L’A442, sous les feux de la rampe, est alignée aux 24 Heures du Mans. En 1976, les activités de Gordini et d’Alpine avaient été regroupées sous une même entité. Gérard Larrousse devait prendre la direction de cette nouvelle structure appelée tout simplement « Renault Sport ». Mais on se concentre sur Le Mans, épreuve pour l’instant prioritaire. Une seule Renault-Alpine A442, en livrée jaune et noire, à moteur turbo, est engagée, avec comme pilotes Jean-Pierre Jabouille et Patrick Tambay. Pole position, record du tour en course... mais abandon à la 11e heure sur ennui de piston. Une nouvelle déconvenue au Mans en 1977 mettra André de Cortanze, le chef de projet, Marcel Hubert, l’aérodynamicien, et Bernard Dudot, l’ingénieur motoriste, sur la sellette. Renault Sport a l’obligation de remporter les 24 Heures, ce qui sera fait, avec panache, en 1978. Ensuite, c’est cap sur la Formule 1, grâce au turbo !

Ragnotti et Fréquelin termineront au pied du podium, mais Pironi et Jaussaud apporteront la victoire à Renault-Alpine au Mans en 1978. © IXO Collections SAS - Tous droits réservés.  Crédits photo © Renault Communication / D.R.

F2 ou F3 ?

Pour le néophyte, il est particulièrement difficile de différencier les monoplaces courant en F2 et en F3. Mais, si la différence esthétique est minime, le fond, lui, est quelque peu différent, ce qui fait dire à Jean-Luc Lagardère, à l’époque PDG de Matra : « La Formule 3 pour apprendre, la Formule 2 pour s’aguerrir et la Formule 1 pour s’imposer ».
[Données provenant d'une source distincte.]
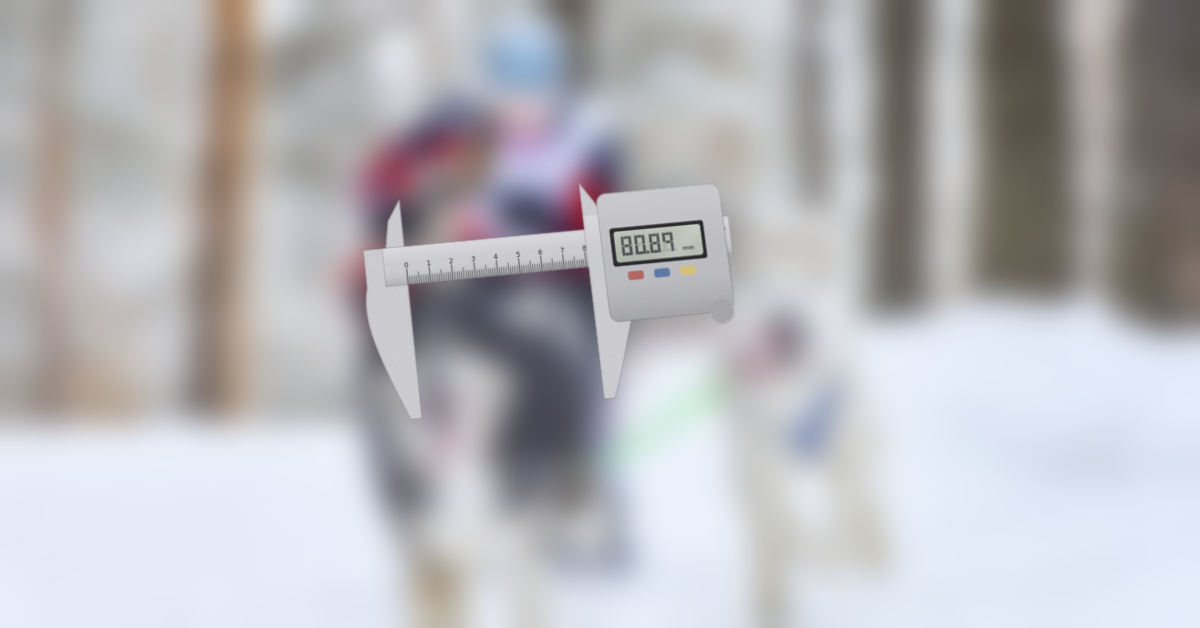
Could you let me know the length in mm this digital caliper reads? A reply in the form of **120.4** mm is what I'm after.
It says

Les F3 sont les bolides les moins performants, limités à 1 litre de cylindrée. Elles doivent utiliser un grand nombre de pièces de grande série, avec des moyens restreints pour en améliorer certaines (qu’il est trop long de développer ici). En tant qu’antichambre de la F1, la F2 (remplacée plus tard par la Formule 3000) est plus permissive. Elle fait également appel  à des automobiles de série, mais produites à 500 exemplaires minimum, ce qui ouvre la porte à des modèles typés course. La cylindrée se limite là à 1 000 cm3 de 1964 à 1966, puis de 1 300  à 1 600 cm3 de 1967 à 1971.

Données • châssis utilisés

• 1964 : A270, ou P64-2 et P64-3 (F2, 1 l Gordini et F3, 1 l Mignotet)

• 1965 : A270

• 1966 : A270 (F3)

• 1967 : A280 (F3, Moteur Moderne 1 l) 

• 1968 : A330 (F3) et A340 (Formule France, 1,255 l Gordini)

• 1969 : A330 (F3) 

• 1970 : A361 (Formule France) 

• 1971 : A360 (F3, 1,6 l Renault) et A361 (Formule France devient Formule Renault)

• 1972 : A364 (F3) et A366 (FR, 1,6 l Gordini) 

• 1973 : comme l’année précédente (source : forums.autosport.com)

Notez que les voitures de Formule France sont équipées du Renault 8 Gordini 1 300 cm3 de 105 ch. Mais, encore une fois, dénouer l’écheveau de l’histoire des Alpine monoplaces est complexe. Même les livres publiés à ce propos ne s’accordent pas tout à fait.